Since its first discovery in December 2019 in Wuhan, China, COVID-19, caused by the novel coronavirus SARS-CoV-2, has spread rapidly worldwide. While African countries were relatively spared initially, the initial low incidence of COVID-19 cases was not sustained for long due to continuing travel links between China, Europe and Africa. In preparation, Zambia had applied a multisectoral national epidemic disease surveillance and response system resulting in the identification of the first case within 48 h of the individual entering the country by air travel from a trip to France. Contact tracing showed that SARS-CoV-2 infection was contained within the patient’s household, with no further spread to attending health care workers or community members. Phylogenomic analysis of the patient’s SARS-CoV-2 strain showed that it belonged to lineage B.1.1., sharing the last common ancestor with SARS-CoV-2 strains recovered from South Africa. At the African continental level, our analysis showed that B.1 and B.1.1 lineages appear to be predominant in Africa. Whole genome sequence analysis should be part of all surveillance and case detection activities in order to monitor the origin and evolution of SARS-CoV-2 lineages across Africa.

Published

2021

4. Rhipicephalus simus ticks: new hosts for phleboviruses

Author

Samuel Munalula Munjita, Benjamin Mubemba, John Tembo, Mathew Bates, and Sody Munsaka

Subjects

Ixodid tick, mNGS, novel, phlebovirus, Rhipicephalus simus, Biochemistry, QD415-436, Infectious and parasitic diseases, RC109-216, Microbiology, QR1-502

Abstract

Ticks are widespread arthropods that transmit microorganisms of veterinary and medical significance to vertebrates, including humans.

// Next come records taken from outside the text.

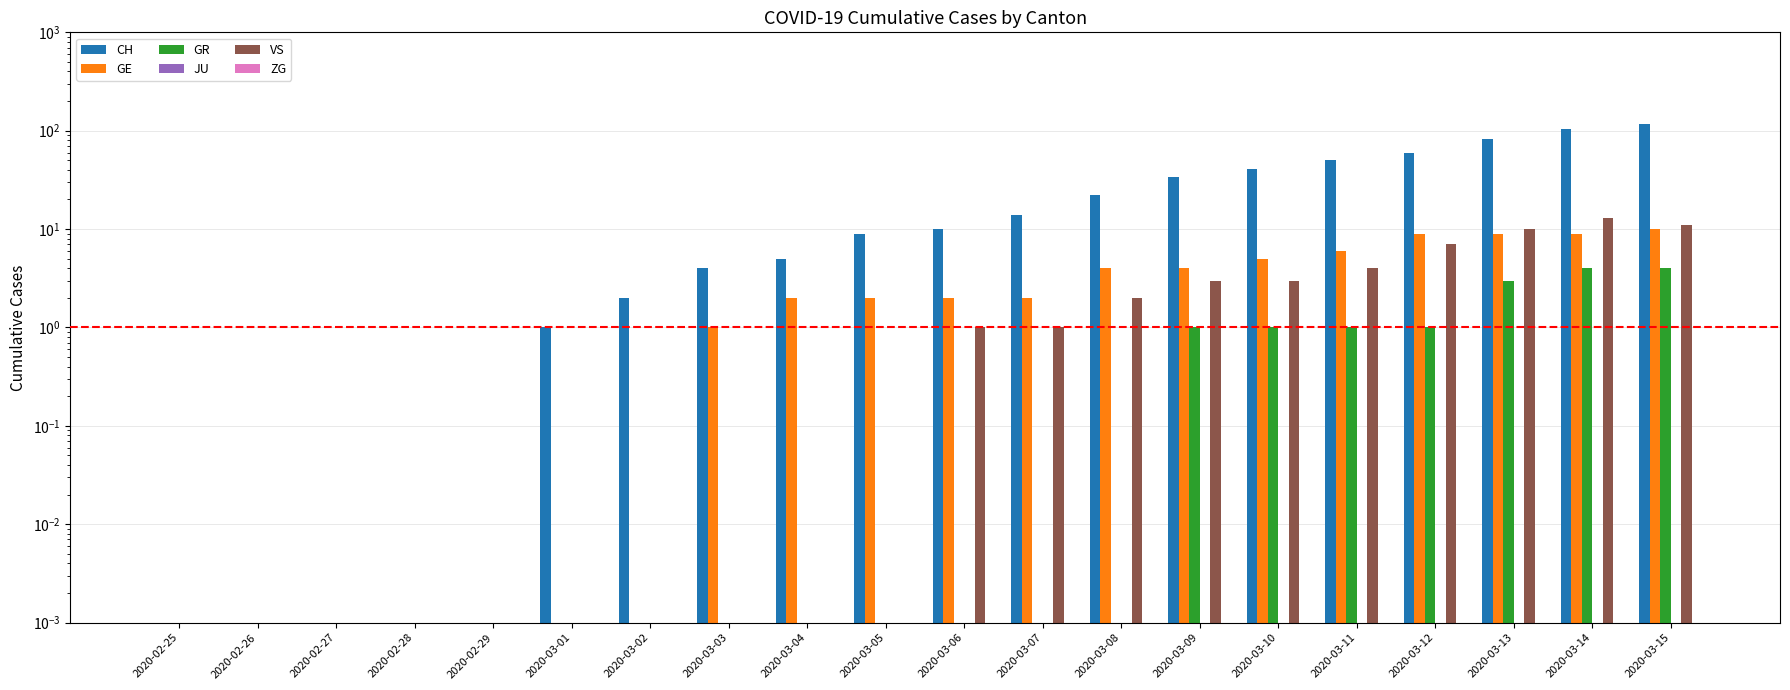

Reading right to left, list all the values displayed in this chart.

CH: 2020-03-15=118.0	2020-03-14=103.0	2020-03-13=83.0	2020-03-12=60.0	2020-03-11=50.0	2020-03-10=41.0	2020-03-09=34.0	2020-03-08=22.0	2020-03-07=14.0	2020-03-06=10.0	2020-03-05=9.0	2020-03-04=5.0	2020-03-03=4.0	2020-03-02=2.0	2020-03-01=1.0	2020-02-29=0.0	2020-02-28=0.0	2020-02-27=0.0	2020-02-26=0.0	2020-02-25=0.0
GE: 2020-03-15=10.0	2020-03-14=9.0	2020-03-13=9.0	2020-03-12=9.0	2020-03-11=6.0	2020-03-10=5.0	2020-03-09=4.0	2020-03-08=4.0	2020-03-07=2.0	2020-03-06=2.0	2020-03-05=2.0	2020-03-04=2.0	2020-03-03=1.0	2020-03-02=0.0	2020-03-01=0.0	2020-02-29=0.0	2020-02-28=0.0	2020-02-27=0.0	2020-02-26=0.0	2020-02-25=0.0
GR: 2020-03-15=4.0	2020-03-14=4.0	2020-03-13=3.0	2020-03-12=1.0	2020-03-11=1.0	2020-03-10=1.0	2020-03-09=1.0	2020-03-08=0.0	2020-03-07=0.0	2020-03-06=0.0	2020-03-05=0.0	2020-03-04=0.0	2020-03-03=0.0	2020-03-02=0.0	2020-03-01=0.0	2020-02-29=0.0	2020-02-28=0.0	2020-02-27=0.0	2020-02-26=0.0	2020-02-25=0.0
JU: 2020-03-15=0.0	2020-03-14=0.0	2020-03-13=0.0	2020-03-12=0.0	2020-03-11=0.0	2020-03-10=0.0	2020-03-09=0.0	2020-03-08=0.0	2020-03-07=0.0	2020-03-06=0.0	2020-03-05=0.0	2020-03-04=0.0	2020-03-03=0.0	2020-03-02=0.0	2020-03-01=0.0	2020-02-29=0.0	2020-02-28=0.0	2020-02-27=0.0	2020-02-26=0.0	2020-02-25=0.0
VS: 2020-03-15=11.0	2020-03-14=13.0	2020-03-13=10.0	2020-03-12=7.0	2020-03-11=4.0	2020-03-10=3.0	2020-03-09=3.0	2020-03-08=2.0	2020-03-07=1.0	2020-03-06=1.0	2020-03-05=0.0	2020-03-04=0.0	2020-03-03=0.0	2020-03-02=0.0	2020-03-01=0.0	2020-02-29=0.0	2020-02-28=0.0	2020-02-27=0.0	2020-02-26=0.0	2020-02-25=0.0
ZG: 2020-03-15=0.0	2020-03-14=0.0	2020-03-13=0.0	2020-03-12=0.0	2020-03-11=0.0	2020-03-10=0.0	2020-03-09=0.0	2020-03-08=0.0	2020-03-07=0.0	2020-03-06=0.0	2020-03-05=0.0	2020-03-04=0.0	2020-03-03=0.0	2020-03-02=0.0	2020-03-01=0.0	2020-02-29=0.0	2020-02-28=0.0	2020-02-27=0.0	2020-02-26=0.0	2020-02-25=0.0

Rhipicephalus simus, an ixodid tick frequently infesting and feeding on humans, may play a crucial role in transmitting infectious agents across species. Despite the known association of many Rhipicephalus ticks with phleboviruses, information on R. simus is lacking. During a study in a riverine area in Lusaka Zambia, ten R. simus ticks were incidentally collected from the grass and bushes and subjected to metagenomic next generation sequencing (mNGS) in 2 pools of 5. Analysis detected a diverse microbial profile, including bacteria 82% (32/39), fungi 15.4% (6/39), and viruses 2.6% (1/39). Notably, viral sequence LSK-ZM-102022 exhibited similarity to tick phleboviruses, sharing 74.92% nucleotide identity in the RdRp gene and 72% in the NP gene with tick-borne phlebovirus (TBPV) from Greece and Romania, respectively. Its RNA-dependent RNA polymerase (RdRp) encoding region carried conserved RdRp and endonuclease domains characteristic of phenuiviridae viruses. Phylogenetic analysis positioned LSK-ZM-102022 in a distinct but lone lineage within tick phleboviruses basal to known species like brown dog tick phlebovirus and phlebovirus Antigone. Pair-wise genetic distance analysis revealed similar findings. This study emphasizes the urgency of further research on the ecology, transmission dynamics, and pathogenic potential of LSK-ZM-102022 and related TBPVs, crucial for local and global preparedness against emerging tick-borne diseases.